The Operational CG Range is utilized during takeoff and landing phases of flight, and the Permissible CG Range is utilized during ground operations (i.e. while loading the aircraft with passengers, baggage and fuel).

== Accidents ==
- Air Midwest Flight 5481: in January 2003, a Beech 1900D was dispatched with more than 500 lb over its maximum weight, and mostly in the rear so its center of gravity was 5% aft. It crashed killing all 21 on board.
- In February 2005, a Challenger 600 departed Teterboro, New Jersey, loaded so far forward that it was out of the CG limit and it could not rotate, crashed through the airport fence into a building, severely injuring three occupants and destroying the aircraft.
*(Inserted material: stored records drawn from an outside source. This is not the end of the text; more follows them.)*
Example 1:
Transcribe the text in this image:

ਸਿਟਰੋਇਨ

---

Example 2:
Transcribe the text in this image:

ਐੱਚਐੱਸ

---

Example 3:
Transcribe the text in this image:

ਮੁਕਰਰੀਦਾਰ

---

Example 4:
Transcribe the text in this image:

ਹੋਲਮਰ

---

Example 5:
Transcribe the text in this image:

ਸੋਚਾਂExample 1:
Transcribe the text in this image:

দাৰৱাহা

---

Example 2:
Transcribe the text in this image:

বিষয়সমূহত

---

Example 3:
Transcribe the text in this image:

- In August 2010, a Filair Let L-410 crashed in the Democratic Republic of Congo. The accident was reportedly the result of the occupants rushing to the front of the aircraft to escape from a crocodile smuggled on board by one of the passengers. The move compromised the aircraft's balance to the point that control of the aircraft was lost.
- In July 2013, a de Havilland Canada DHC-3 Otter departed Soldotna, Alaska, stalled after rotation and crashed 2,300 ft away from its brake-release point as it was overloaded by 418 lb and its CG was well aft of the rear limit. All ten occupants died.